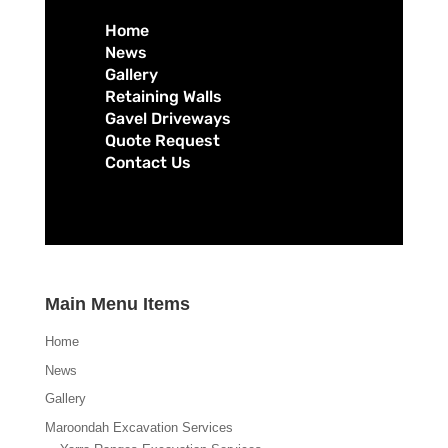
Home
News
Gallery
Retaining Walls
Gavel Driveways
Quote Request
Contact Us
Main Menu Items
Home
News
Gallery
Maroondah Excavation Services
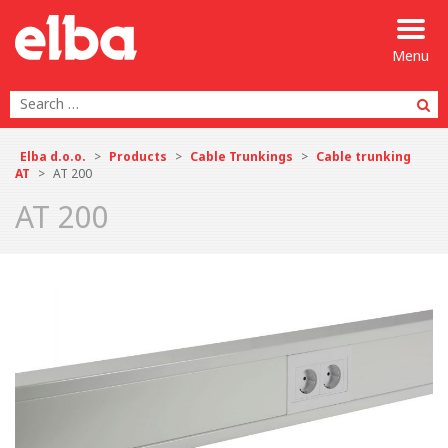
Menu
Se
Elba d.o.o.
>
Products
>
Cable Trunkings
>
Cable trunking
AT
>
AT 200
AT 200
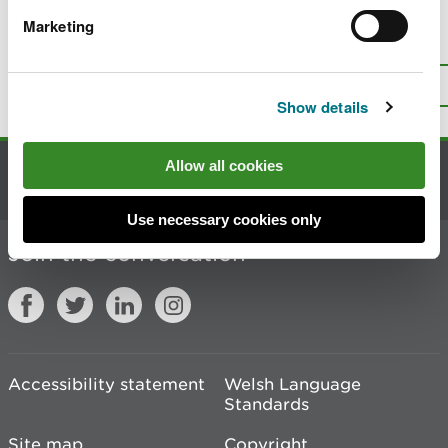
Marketing
Is there anything wrong with this
page?
Give us your feedback
.
Top
Print this page
Show details
Allow all cookies
Contact us
Use necessary cookies only
Join the conversation
Accessibility statement
Welsh Language
Standards
Site map
Copyright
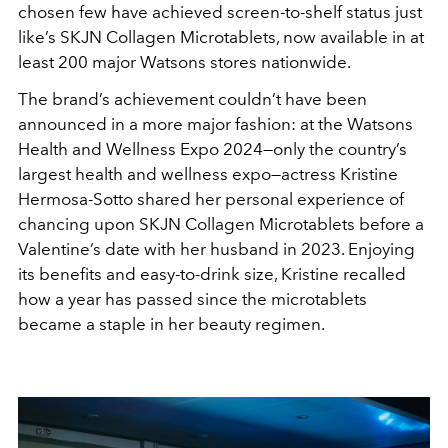
chosen few have achieved screen-to-shelf status just
like
’
s SKJN Collagen Microtablets, now available in at
least 200 major Watsons stores nationwide.
The brand
’
s achievement couldn
’
t have been
announced in a more major fashion: at the Watsons
Health and Wellness Expo 2024—only the country
’
s
largest health and wellness expo—actress Kristine
Hermosa-Sotto shared her personal experience of
chancing upon SKJN Collagen Microtablets before a
Valentine
’
s date with her husband in 2023. Enjoying
its benefits and easy-to-drink size, Kristine recalled
how a year has passed since the microtablets
became a staple in her beauty regimen.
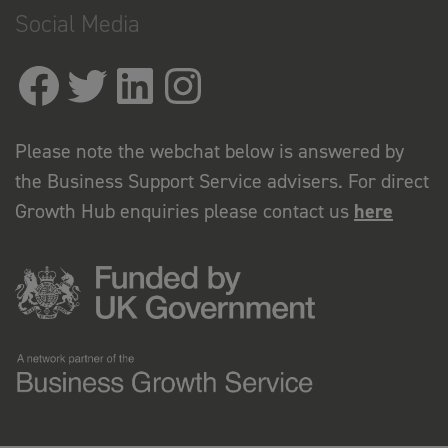
Social Media
Please note the webchat below is answered by
the Business Support Service advisers. For direct
Growth Hub enquiries please contact us
here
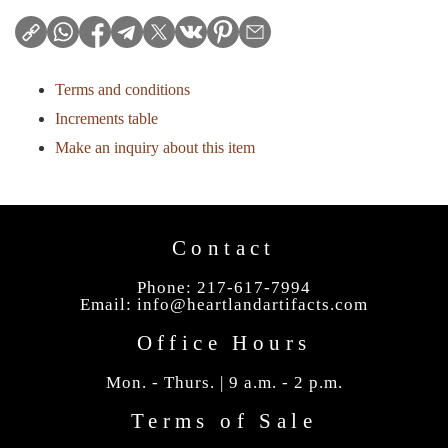
Terms and conditions
Increments table
Make an inquiry about this item
Contact
Phone: 217-617-7994
Email:
info@heartlandartifacts.com
Office Hours
Mon. - Thurs. | 9 a.m. - 2 p.m.
Terms of Sale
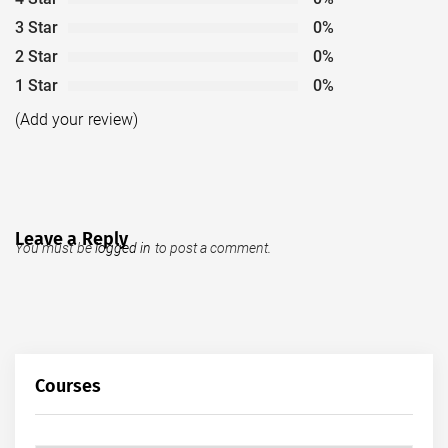
3 Star
0%
2 Star
0%
1 Star
0%
(Add your review)
Leave a Reply
You must be
logged in
to post a comment.
Courses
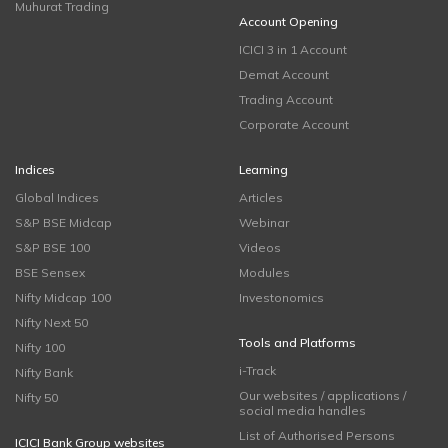
Muhurat Trading
Account Opening
ICICI 3 in 1 Account
Demat Account
Trading Account
Corporate Account
Indices
Learning
Global Indices
Articles
S&P BSE Midcap
Webinar
S&P BSE 100
Videos
BSE Sensex
Modules
Nifty Midcap 100
Investonomics
Nifty Next 50
Tools and Platforms
Nifty 100
i-Track
Nifty Bank
Our websites / applications /
Nifty 50
social media handles
List of Authorised Persons
ICICI Bank Group websites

******************************

• [What you will do] Count the lines in these records that hold the string "SKJN". Only the number is wanted.

• [Answer to this task] 2